::: Task material

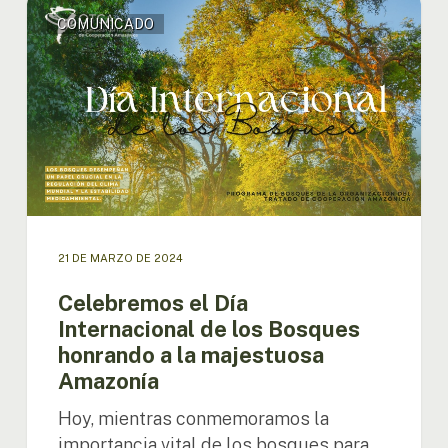
Celebremos
COMUNICADO
el
Día
Internacional
de
los
Bosques
honrando
a
la
majestuosa
Amazonía
21 DE MARZO DE 2024
Celebremos el Día
Internacional de los Bosques
honrando a la majestuosa
Amazonía
Hoy, mientras conmemoramos la
importancia vital de los bosques para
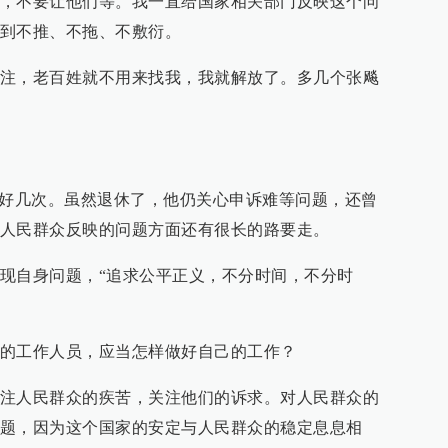
，不要让他们等。我一直给国家相关部门反映这个问
到不推、不拖、不敷衍。
注，老百姓就不用来找我，我就解放了。多几个张飚
了好几次。虽然退休了，他仍关心申诉难等问题，还曾
人民群众反映的问题方面还有很长的路要走。
现自身问题，“追求公平正义，不分时间，不分时
的工作人员，应当怎样做好自己的工作？
注人民群众的疾苦，关注他们的诉求。对人民群众的
题，因为这个国家的安定与人民群众的稳定息息相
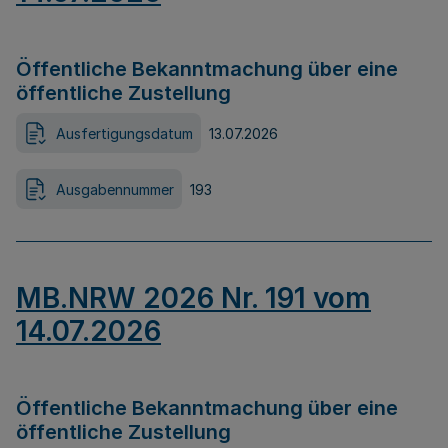
Öffentliche Bekanntmachung über eine
öffentliche Zustellung
Ausfertigungsdatum
13.07.2026
Ausgabennummer
193
MB.NRW 2026 Nr. 191 vom
14.07.2026
Öffentliche Bekanntmachung über eine
öffentliche Zustellung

::::::

### How to complete this task:
Recast all the data above as a Markdown table with two columns, Number and Text, giving one line per row with its row number. Omit blank lines and leave the pictures out.

### Exercise solution:
| Number | Text |
|---|---|
| 1 | Celebremos |
| 2 | COMUNICADO |
| 3 | el |
| 4 | Día |
| 5 | Internacional |
| 6 | de |
| 7 | los |
| 8 | Bosques |
| 9 | honrando |
| 10 | a |
| 11 | la |
| 12 | majestuosa |
| 13 | Amazonía |
| 14 | 21 DE MARZO DE 2024 |
| 15 | Celebremos el Día |
| 16 | Internacional de los Bosques |
| 17 | honrando a la majestuosa |
| 18 | Amazonía |
| 19 | Hoy, mientras conmemoramos la |
| 20 | importancia vital de los bosques para |
| 21 | ，不要让他们等。我一直给国家相关部门反映这个问 |
| 22 | 到不推、不拖、不敷衍。 |
| 23 | 注，老百姓就不用来找我，我就解放了。多几个张飚 |
| 24 | 了好几次。虽然退休了，他仍关心申诉难等问题，还曾 |
| 25 | 人民群众反映的问题方面还有很长的路要走。 |
| 26 | 现自身问题，“追求公平正义，不分时间，不分时 |
| 27 | 的工作人员，应当怎样做好自己的工作？ |
| 28 | 注人民群众的疾苦，关注他们的诉求。对人民群众的 |
| 29 | 题，因为这个国家的安定与人民群众的稳定息息相 |
| 30 | Öffentliche Bekanntmachung über eine |
| 31 | öffentliche Zustellung |
| 32 | Ausfertigungsdatum |
| 33 | 13.07.2026 |
| 34 | Ausgabennummer |
| 35 | 193 |
| 36 | MB.NRW 2026 Nr. 191 vom |
| 37 | 14.07.2026 |
| 38 | Öffentliche Bekanntmachung über eine |
| 39 | öffentliche Zustellung |